丸太の大きさで強度の大小が決まるわけではなく、年輪が詰まっているつまり育った年数の方が関係深いです。
木に枝があるように、当然のように家づくりに使う木にも節があるのですが、木をどのように切断するかによって節の少ないキレイな材を得ることができるのです。
どこまで削れば節がでるのか想定しながら、丸太の外側から徐々に加工していくのです。
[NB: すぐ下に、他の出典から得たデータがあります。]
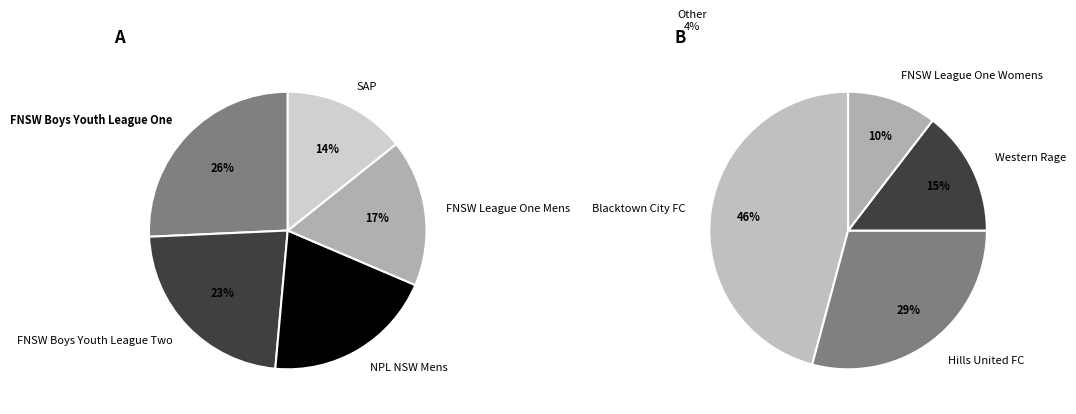

Does FNSW Boys Youth League Two represent more than half of the total?

No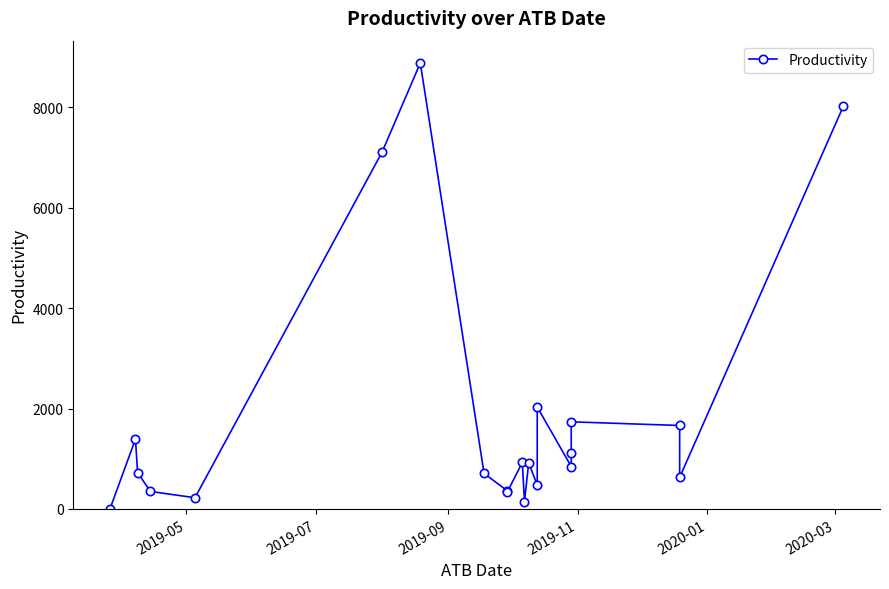

How many data points are less than 845?

10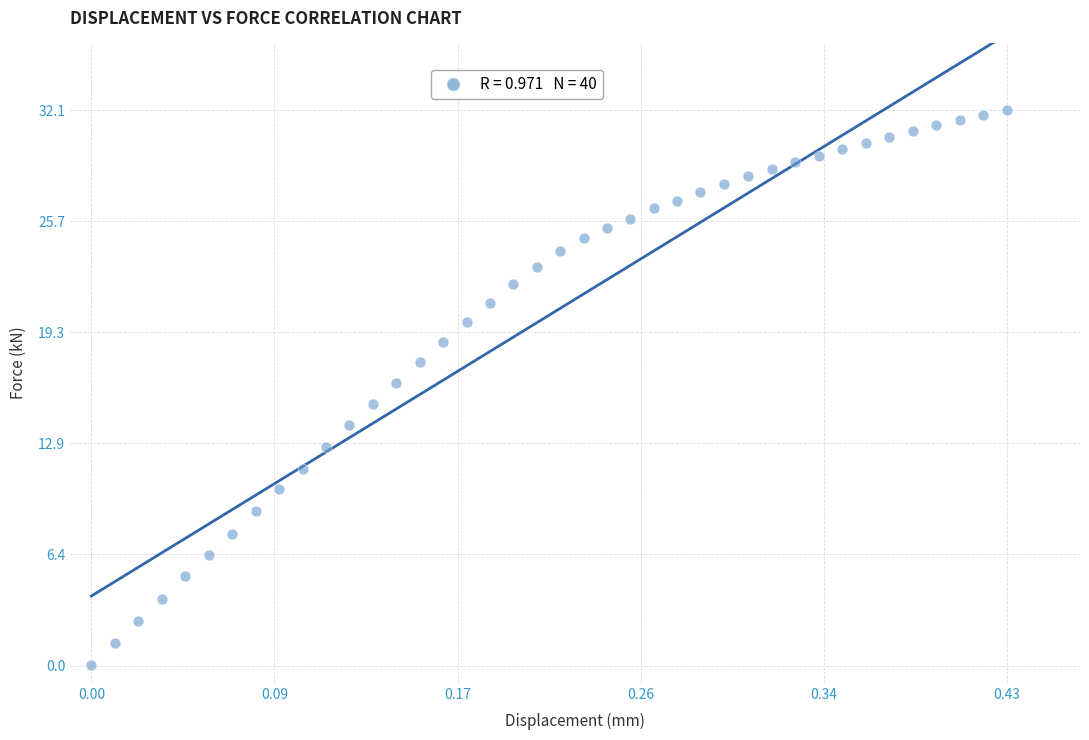

What is the range of Y values (max minus min)?

32.1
まさしく職人技。
写真のとおり、節がでてきてない。
おみごとです。
60×150の大きさに整形し、表面をキレイにして登り梁の完了です。
残った材は節の具合にもよりますが、家の表面に見えてこない梁や柱、その他下地材などに使われます。
贅沢に木取りをしても、残った丸太を無駄なく利用することも大事で、下地材も同じ木からとれたものを同じ家に使うほうがいいのです。
かなりきれいです。
この材は写真で見る方向には節がないですが、反対側には節があるのです。
部屋からよく見えるところだけを狙ってきれいな面の木を見せるようにしてます。
このように、木をどのように見せるかによって製材の仕方は変わってくるのです。
そして、見てもらった通り、キレイな木に仕上げるにはそれなりの手間が掛ってきます。
ということは節の大小を選ばない一等材とくらべて少々コストも掛ります。
そのため、木においても「適材適所」、木のどこを見せてどこを隠すかメリハリをつけることが肝心だと思います。
木の見せ方をより良くすることは、設計者だけでできることでもなく、製材側とのお互いの取組を理解し、協力がなければできないことだと思います。
顔の見える「国産の木を使った家づくり」だからこそできる唯一のことです。
完成時の写真です。
登り梁が等間隔にきれいに並んでダイナミックで開放的なLDKになったと思います。